[Transcribed page contents]
- Opening Delimiter -
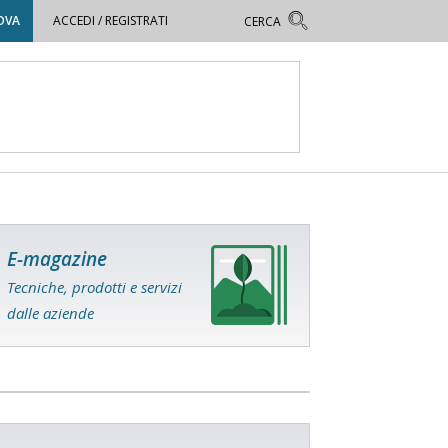
OVA
ACCEDI / REGISTRATI
E-magazine
Tecniche, prodotti e servizi
dalle aziende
- Closing Delimiter -
- What the task asks
Repeat the data exactly as given. Keep every picture out of the copy.

- Solution
OVA
ACCEDI / REGISTRATI
E-magazine
Tecniche, prodotti e servizi
dalle aziende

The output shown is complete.